In tanti momenti drammatici del suo percorso di vita Piero si rifugia nella riflessione sui cicli della natura: anche nei contrasti che vive con il figlio riesce a sublimare considerando lo scontro generazionale come un fenomeno naturale:

A sentire certi giovani che ieri si credevano ragazzi enunciare certe loro idee che ti percuotono come uno schiaffo si prova noi vecchi lo stesso dispetto che provo quando vedo in un campo all’improvviso fiorito ai primi di febbraio, il primo mandorlo. Quasi si vorrebbe noi anziani che i mandorli per fiorire prendessero prima con noi l’appuntamento: e così ce la prendiamo coi giovani che fioriscono per loro conto, senza chiederci il permesso e senza aver preso le preventive istruzioni (1938).

Questa consonanza con la natura che allevia l’esistenza è sicuramente stata consolidata dagli studi liceali di botanica e dall’esercizio classificatorio dell’erbario. Ma la suggestione del titolo scelto dalle curatrici per l’erbario , “Codici e rose”, ci spinge anche su un’altra pista.
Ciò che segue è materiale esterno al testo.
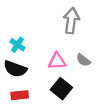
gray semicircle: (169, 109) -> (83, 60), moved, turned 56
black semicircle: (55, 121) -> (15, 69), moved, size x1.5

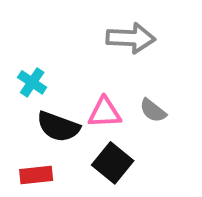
gray arrow: (71, 21) -> (131, 38), turned 85
black semicircle: (15, 69) -> (58, 127), moved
 Mettere le etichette alle piante, classificarle per specie con il nome latino e volgare, indicare il luogo dove sono state colte, fissarle delicatamente alla pagina, è un’operazione che ricorda anche quella dell’archiviazione di un fascicolo, di un caso vivente sottoposto alla  scienza giuridica, di una vicenda umana da classificare sotto la fattispecie legale. Rigore scientifico classificatorio, aderenza alla legge, ma libertà dello spirito interpretativo, che cum-patisce nel difendere una causa e nel giudicare: il codice e la rosa, come nel  logo dell’avvocato Piero Calamandrei.

I due rigorosi e densi saggi di Roncarati e Marcucci aiutano ad inquadrare l’erbario dal punto di vista storico biografico e da quello scientifico-botanico. Preziosa la postfazione che Francesco Cocozza ha apposto al volume, con la ricerca sulle metafore floreali e botaniche nel linguaggio giuridico di Calamandrei, suggestive le pagine introduttive di Enrico Alleva, e preziose le divagazioni finali di Paola Roncarati che preannunciano opere future forse al femminile.

Questo nuovo profilo biografico  di una personalità complessa e variegata, esce quasi in contemporanea con la riedizione integrale dei suoi Diari 1939-45, un reperto che voleva lasciare agli storici futuri come testimonianza di una civiltà forse in via d’estinzione. L’erbario invece, testimonianza di un ciclo di fioritura dalla primavera all’estate della sua adolescenza, avrebbe voluto portarlo con sé, come viatico nell’al di là, tornando alla terra dei progenitori etruschi. I tanti segni, le tante impronte lasciate, soprattutto attraverso la scrittura, saggistica, poetica, letteraria e l’oratoria giuridica e politica, contano forse meno di queste creature vegetali conservate amorosamente, alcune delle qual emanano ancora una vaga fragranza.”